Treating all materials equally. An $0.02 label and a $15/kg specialty ingredient don't deserve the same planning attention. Focus precision on high-value and high-risk materials.
Key takeaways
- Convert finished goods forecasts to material needs using BOM quantities: Forecast × BOM quantity = Gross requirement
- Calculate net requirements by subtracting current inventory and incoming orders, then adding safety stock
- Work backward from ship dates through production time and supplier lead times to determine order dates
- Aggregate material demand across all products that use the same ingredient
- Match your planning horizon to your supplier lead times—plan further ahead for long-lead items
Frequently asked questions
How accurate does my forecast need to be for material planning?
It depends on your lead times and safety stock levels. If materials arrive in a week and you keep two weeks of safety stock, a 20% forecast error is manageable. If lead times are 90 days with thin safety stock, you need much more forecast precision. Build your safety stock and supplier relationships to give yourself room for forecast error.
Should I plan materials weekly or monthly?
Match your planning frequency to your ordering and production cycles. If you produce weekly and order weekly, plan weekly. If you do monthly production runs with monthly orders, monthly planning is sufficient. More frequent planning catches issues earlier but requires more effort.
How do I handle suppliers with unreliable delivery?
Increase safety stock for materials from unreliable suppliers, and order earlier to give yourself recovery time. Also track supplier performance so you have data for negotiations or to justify switching vendors.
What if my BOM quantities change frequently?
If your recipes are still being optimized, use version control on your BOMs and plan based on the current version.
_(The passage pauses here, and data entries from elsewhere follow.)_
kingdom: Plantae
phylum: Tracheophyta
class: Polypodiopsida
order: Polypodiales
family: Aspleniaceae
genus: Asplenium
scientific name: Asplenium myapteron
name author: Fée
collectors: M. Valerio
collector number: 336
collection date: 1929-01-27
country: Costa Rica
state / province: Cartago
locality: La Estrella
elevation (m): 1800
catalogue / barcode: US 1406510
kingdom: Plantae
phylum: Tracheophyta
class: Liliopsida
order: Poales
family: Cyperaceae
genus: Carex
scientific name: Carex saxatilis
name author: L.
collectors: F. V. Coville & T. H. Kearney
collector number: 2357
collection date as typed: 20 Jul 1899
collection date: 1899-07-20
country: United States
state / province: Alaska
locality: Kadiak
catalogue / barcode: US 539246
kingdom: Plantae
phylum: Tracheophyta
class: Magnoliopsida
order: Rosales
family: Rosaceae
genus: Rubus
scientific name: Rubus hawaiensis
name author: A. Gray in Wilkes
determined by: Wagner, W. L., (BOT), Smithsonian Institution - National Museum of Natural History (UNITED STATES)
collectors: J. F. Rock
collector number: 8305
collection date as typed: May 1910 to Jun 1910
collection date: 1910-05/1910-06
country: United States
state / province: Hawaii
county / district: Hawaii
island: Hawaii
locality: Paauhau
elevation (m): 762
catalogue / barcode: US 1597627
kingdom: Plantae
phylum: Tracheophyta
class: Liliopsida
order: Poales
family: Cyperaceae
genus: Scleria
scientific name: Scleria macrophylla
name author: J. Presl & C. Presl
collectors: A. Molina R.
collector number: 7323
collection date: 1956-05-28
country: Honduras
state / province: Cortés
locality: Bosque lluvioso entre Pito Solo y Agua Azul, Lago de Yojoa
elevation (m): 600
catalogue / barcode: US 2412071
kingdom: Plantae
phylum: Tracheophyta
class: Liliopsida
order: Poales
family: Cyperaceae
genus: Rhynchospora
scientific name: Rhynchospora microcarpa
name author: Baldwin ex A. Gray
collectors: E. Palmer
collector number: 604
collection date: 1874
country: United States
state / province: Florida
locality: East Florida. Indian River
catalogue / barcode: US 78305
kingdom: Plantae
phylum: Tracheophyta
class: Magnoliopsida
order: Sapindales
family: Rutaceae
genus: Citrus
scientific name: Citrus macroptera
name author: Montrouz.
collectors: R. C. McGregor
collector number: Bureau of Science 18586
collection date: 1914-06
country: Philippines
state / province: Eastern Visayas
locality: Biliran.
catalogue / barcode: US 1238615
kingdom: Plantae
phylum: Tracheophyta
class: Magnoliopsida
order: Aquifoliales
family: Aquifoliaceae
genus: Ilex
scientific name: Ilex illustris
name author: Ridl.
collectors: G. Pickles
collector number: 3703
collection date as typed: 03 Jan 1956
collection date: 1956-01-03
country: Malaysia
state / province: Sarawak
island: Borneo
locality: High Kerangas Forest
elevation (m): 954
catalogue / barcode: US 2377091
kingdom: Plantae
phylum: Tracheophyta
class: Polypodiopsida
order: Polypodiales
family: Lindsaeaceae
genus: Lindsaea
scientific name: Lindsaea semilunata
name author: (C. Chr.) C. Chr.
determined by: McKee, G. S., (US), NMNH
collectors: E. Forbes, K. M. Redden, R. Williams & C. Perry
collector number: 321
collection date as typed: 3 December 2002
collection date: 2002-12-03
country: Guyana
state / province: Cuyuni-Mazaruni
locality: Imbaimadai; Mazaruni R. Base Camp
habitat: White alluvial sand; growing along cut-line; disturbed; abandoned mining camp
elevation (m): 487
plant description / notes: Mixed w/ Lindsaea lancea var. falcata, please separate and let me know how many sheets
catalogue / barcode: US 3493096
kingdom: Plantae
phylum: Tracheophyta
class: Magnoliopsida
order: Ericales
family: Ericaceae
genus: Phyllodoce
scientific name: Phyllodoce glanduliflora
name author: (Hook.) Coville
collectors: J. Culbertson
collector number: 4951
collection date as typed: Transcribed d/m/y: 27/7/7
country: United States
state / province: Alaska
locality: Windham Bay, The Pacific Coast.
Review material plans whenever BOMs change significantly. Frequent BOM changes are a sign you should wait for stability before over-ordering materials.
Can I use the same process for packaging components?
Yes. Packaging goes in your BOM just like ingredients. The same gross-to-net calculation applies. Just remember that packaging often has longer lead times and higher minimum order quantities than raw ingredients, so plan accordingly.